:: Your assignment ::
Please output exactly the lines of the material from the first through the line containing "right elbow: (687, 492)", and nothing more.

─── Listed records ───

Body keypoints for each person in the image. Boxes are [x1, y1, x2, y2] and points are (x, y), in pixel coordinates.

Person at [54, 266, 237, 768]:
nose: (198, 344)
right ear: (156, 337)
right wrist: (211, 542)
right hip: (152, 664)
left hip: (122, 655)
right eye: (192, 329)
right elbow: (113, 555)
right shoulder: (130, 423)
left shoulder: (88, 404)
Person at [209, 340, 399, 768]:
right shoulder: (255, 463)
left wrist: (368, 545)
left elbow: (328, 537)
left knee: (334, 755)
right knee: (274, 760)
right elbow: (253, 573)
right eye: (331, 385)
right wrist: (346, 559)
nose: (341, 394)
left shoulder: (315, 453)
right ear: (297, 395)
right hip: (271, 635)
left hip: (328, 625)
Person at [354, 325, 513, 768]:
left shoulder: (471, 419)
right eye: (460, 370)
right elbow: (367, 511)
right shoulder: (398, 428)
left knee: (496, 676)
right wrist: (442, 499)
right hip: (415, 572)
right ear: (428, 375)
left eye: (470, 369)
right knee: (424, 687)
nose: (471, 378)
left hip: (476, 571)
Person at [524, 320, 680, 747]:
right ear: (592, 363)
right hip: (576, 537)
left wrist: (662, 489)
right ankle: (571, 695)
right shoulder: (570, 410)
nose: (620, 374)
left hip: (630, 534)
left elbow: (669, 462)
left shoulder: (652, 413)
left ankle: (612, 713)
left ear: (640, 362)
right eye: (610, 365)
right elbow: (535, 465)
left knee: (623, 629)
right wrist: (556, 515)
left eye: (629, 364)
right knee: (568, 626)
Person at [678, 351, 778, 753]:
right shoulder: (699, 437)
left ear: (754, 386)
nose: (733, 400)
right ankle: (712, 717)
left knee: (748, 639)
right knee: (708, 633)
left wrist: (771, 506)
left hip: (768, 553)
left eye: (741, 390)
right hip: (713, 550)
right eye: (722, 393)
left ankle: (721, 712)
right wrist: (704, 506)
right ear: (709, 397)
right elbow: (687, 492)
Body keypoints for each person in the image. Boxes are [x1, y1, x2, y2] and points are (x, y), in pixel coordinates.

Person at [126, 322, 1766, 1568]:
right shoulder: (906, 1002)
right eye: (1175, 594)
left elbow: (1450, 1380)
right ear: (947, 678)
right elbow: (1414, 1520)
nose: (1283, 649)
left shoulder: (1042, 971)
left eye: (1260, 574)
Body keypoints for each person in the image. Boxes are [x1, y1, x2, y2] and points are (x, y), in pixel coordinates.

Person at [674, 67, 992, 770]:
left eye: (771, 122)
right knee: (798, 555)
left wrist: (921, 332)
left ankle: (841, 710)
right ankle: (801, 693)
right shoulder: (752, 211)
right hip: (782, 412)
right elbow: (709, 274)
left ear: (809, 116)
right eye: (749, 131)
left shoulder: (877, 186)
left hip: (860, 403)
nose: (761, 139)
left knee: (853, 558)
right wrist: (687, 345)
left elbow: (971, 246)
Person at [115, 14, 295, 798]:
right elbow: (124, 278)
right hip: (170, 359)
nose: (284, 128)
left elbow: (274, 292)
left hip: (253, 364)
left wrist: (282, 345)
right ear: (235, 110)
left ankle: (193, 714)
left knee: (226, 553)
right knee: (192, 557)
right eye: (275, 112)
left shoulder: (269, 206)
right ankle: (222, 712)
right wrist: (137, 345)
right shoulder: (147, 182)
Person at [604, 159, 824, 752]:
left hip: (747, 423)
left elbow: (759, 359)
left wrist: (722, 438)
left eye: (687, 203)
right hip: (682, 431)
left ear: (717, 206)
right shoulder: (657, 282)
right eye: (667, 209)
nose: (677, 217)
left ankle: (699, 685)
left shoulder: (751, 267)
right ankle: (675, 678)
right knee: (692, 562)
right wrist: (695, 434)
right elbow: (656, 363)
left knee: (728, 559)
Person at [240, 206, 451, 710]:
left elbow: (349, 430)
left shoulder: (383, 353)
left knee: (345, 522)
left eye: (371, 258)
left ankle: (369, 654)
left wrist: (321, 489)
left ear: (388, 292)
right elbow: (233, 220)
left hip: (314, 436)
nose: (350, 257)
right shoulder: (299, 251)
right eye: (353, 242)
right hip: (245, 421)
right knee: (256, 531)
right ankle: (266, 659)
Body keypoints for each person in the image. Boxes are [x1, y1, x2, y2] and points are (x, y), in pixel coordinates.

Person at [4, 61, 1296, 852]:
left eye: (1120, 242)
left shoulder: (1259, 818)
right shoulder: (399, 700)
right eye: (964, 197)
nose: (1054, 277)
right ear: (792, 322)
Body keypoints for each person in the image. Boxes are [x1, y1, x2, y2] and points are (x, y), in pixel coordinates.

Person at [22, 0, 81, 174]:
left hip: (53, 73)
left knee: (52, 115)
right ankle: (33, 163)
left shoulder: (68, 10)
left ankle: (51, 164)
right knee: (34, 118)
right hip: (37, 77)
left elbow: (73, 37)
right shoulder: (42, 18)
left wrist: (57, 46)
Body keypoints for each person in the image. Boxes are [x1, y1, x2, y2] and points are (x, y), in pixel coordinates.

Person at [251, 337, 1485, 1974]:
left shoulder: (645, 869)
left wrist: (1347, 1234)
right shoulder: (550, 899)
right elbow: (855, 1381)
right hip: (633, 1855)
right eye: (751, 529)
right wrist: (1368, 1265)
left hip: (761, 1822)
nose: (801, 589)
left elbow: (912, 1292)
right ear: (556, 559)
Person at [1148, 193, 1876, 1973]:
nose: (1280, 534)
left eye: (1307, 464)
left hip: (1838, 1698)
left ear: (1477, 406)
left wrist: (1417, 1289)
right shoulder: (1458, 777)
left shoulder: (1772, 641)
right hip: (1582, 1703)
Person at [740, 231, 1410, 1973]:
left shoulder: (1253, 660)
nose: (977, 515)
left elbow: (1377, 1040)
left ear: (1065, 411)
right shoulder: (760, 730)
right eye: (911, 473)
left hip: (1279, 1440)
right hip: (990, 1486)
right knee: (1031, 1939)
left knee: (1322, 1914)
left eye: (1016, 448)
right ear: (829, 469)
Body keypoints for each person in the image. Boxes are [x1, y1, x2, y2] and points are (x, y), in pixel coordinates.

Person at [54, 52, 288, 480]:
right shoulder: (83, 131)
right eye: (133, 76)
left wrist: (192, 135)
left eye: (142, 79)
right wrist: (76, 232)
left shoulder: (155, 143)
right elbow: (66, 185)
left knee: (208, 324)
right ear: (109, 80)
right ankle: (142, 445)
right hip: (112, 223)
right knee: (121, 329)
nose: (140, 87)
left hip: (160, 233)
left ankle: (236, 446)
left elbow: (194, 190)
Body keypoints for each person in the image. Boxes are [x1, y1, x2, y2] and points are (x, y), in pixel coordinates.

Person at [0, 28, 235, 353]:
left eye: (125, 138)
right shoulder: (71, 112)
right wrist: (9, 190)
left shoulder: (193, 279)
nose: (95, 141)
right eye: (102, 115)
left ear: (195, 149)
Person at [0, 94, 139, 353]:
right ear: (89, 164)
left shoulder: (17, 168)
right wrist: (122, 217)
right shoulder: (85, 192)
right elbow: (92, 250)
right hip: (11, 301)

───

:: Solution to the problem ::
Body keypoints for each person in the image. Boxes are [x1, y1, x2, y2] and points are (x, y), in pixel coordinates.

Person at [54, 266, 237, 768]:
nose: (198, 344)
right ear: (156, 337)
right wrist: (211, 542)
right hip: (152, 664)
left hip: (122, 655)
right eye: (192, 329)
right elbow: (113, 555)
right shoulder: (130, 423)
left shoulder: (88, 404)
Person at [209, 340, 399, 768]:
right shoulder: (255, 463)
left wrist: (368, 545)
left elbow: (328, 537)
left knee: (334, 755)
right knee: (274, 760)
right elbow: (253, 573)
right eye: (331, 385)
right wrist: (346, 559)
nose: (341, 394)
left shoulder: (315, 453)
right ear: (297, 395)
right hip: (271, 635)
left hip: (328, 625)
Person at [354, 325, 513, 768]:
left shoulder: (471, 419)
right eye: (460, 370)
right elbow: (367, 511)
right shoulder: (398, 428)
left knee: (496, 676)
right wrist: (442, 499)
right hip: (415, 572)
right ear: (428, 375)
left eye: (470, 369)
right knee: (424, 687)
nose: (471, 378)
left hip: (476, 571)
Person at [524, 320, 680, 747]:
right ear: (592, 363)
right hip: (576, 537)
left wrist: (662, 489)
right ankle: (571, 695)
right shoulder: (570, 410)
nose: (620, 374)
left hip: (630, 534)
left elbow: (669, 462)
left shoulder: (652, 413)
left ankle: (612, 713)
left ear: (640, 362)
right eye: (610, 365)
right elbow: (535, 465)
left knee: (623, 629)
right wrist: (556, 515)
left eye: (629, 364)
right knee: (568, 626)
Person at [678, 351, 778, 753]:
right shoulder: (699, 437)
left ear: (754, 386)
nose: (733, 400)
right ankle: (712, 717)
left knee: (748, 639)
right knee: (708, 633)
left wrist: (771, 506)
left hip: (768, 553)
left eye: (741, 390)
right hip: (713, 550)
right eye: (722, 393)
left ankle: (721, 712)
right wrist: (704, 506)
right ear: (709, 397)
right elbow: (687, 492)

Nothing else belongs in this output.